Sometimes things happen to students, and neither the parents nor the teachers notice. The armed guards are in a better position to observe the students and children and report any change to the parents so that the students can be helped. If a student started using drugs, the security guards would be able to know faster and report to the teachers. They can identify the pills while they are conducting searches at the entry points (Dohy and Banks 317). The guards will quickly know any change in the behavior of students. Also, in case of an accident or an emergency, the officers will be able to react. The guards can impact the lives of the students by interacting with them to show the different views of things. Students interacting with security officers are likely to have high morals.

However, some people believe that schools are safe and people are overreacting due to recent shootings. The individuals believe that schools are misusing money by building complex security systems and hiring armed officers. "The fear of school shooting has caused many school systems to divert their budgets to excessive building security measures" (Cornell 217). Cornell suggests that the resources should be used in other ways. The increased shootings in schools should, however, serve as a warning to such people. Children have lost died in the past due to the increased violence. Moreover, human life cannot be compared with the resources used. Methods such as installing security checkups and having armed guards will reduce the chances of an attack on a school to almost zero. When lives are saved, the millions used in the process would seem insignificant.

Students may also claim that they do not feel safe when an armed officer is observing them. Some of them even feel intimidated depending on their race. The armed officers moving around with guns create a terrible environment for them to study. Others .may even be tempted to be violent to rebel against the armed guarders (Cornell 217). Although there may be a resistant, however, the students understand that the guards are there to protect them and eventually accept them as part of the school. The few who resist can be made to understand why guards are essential for their safety. Furthermore, the students who are usually bullied or those who are insecure appreciate the step to keep them safe. Instead of considering what the few people who feel uncomfortable with the idea of hiring guards say, we should look at the many who feel safer when officers are around.


The issue of having armed guards in schools to combat violence is a hard one as people hold varying ideas about them. The guards could help reduce violence in schools and also handle bullying. They can also impact on the students by instilling good morals and making them aware of their environment. The students who are uncomfortable with armed police officers moving around with guns can be made to understand the steps were taken for their excellent. Whether people want armed guards patrolling schools or not, everyone agrees that the safety of the students is vital. Schools should, therefore, have armed guards.

Works Cited

Crawford, Charles, and Ronald Burns. "Preventing school violence: assessing armed guardians, school policy, and context." Policing: An International Journal of Police Strategies & Management 38.4 (2015): 631-647.

Cornell, Dewey. "Our schools are safe: Challenging the misperception that schools are dangerous places." American journal of orthopsychiatry 85.3 (2015): 217.

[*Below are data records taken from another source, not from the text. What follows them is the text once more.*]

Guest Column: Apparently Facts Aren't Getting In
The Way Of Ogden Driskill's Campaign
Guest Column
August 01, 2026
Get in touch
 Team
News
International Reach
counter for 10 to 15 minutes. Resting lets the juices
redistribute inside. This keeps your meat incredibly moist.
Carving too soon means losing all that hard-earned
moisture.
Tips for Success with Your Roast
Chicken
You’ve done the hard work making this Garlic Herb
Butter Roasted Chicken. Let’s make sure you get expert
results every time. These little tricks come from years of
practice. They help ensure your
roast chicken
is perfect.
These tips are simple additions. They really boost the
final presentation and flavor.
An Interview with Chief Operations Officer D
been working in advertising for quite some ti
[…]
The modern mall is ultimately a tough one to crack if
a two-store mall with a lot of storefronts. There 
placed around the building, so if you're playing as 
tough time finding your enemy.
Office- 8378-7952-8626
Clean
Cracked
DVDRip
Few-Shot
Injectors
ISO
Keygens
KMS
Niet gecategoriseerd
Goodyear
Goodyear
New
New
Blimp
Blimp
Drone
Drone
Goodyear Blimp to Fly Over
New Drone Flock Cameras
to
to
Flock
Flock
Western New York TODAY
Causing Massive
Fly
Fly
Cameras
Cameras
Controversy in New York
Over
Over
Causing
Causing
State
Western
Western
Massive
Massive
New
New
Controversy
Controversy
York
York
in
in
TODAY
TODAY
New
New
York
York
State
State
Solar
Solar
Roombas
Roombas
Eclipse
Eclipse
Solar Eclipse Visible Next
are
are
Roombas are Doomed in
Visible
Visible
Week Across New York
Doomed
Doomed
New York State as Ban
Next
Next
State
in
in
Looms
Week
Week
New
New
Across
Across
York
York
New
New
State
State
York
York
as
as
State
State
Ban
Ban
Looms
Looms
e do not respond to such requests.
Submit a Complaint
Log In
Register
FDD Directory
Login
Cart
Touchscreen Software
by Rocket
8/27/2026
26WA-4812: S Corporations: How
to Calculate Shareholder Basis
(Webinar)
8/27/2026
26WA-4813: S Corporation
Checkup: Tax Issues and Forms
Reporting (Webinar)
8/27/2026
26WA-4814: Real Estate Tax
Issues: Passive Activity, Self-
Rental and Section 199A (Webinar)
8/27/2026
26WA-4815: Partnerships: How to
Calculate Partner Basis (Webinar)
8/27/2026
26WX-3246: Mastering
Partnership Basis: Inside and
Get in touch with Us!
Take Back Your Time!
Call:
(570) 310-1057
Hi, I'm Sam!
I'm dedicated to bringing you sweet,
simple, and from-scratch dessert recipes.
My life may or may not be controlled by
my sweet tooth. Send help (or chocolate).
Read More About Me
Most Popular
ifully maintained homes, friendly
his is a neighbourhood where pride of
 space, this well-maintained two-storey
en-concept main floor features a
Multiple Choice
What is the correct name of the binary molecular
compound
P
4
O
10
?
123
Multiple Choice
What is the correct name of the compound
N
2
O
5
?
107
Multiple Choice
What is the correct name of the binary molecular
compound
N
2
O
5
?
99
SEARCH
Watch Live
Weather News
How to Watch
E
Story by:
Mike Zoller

Dohy, Jennifer, and Tachelle Banks. "The impact of school policing on student behaviors in Ohio public schools." Journal of school violence 17.3 (2018): 311-323.

Gerlinger, Julie, and James Wo. "Preventing school bullying: Should schools prioritize an authoritative school discipline approach over security measures?" Journal of School Violence 15.2 (2016): 133-157.

Mazzei, Patricia. "Back-to-School Shopping for Districts: Armed Guards, Cameras and Metal Detectors." New York Times, 12 August 2018, p. A1

Nguyen, Nicole. A curriculum of fear: Homeland security in US public schools. University of Minnesota Press, 2016.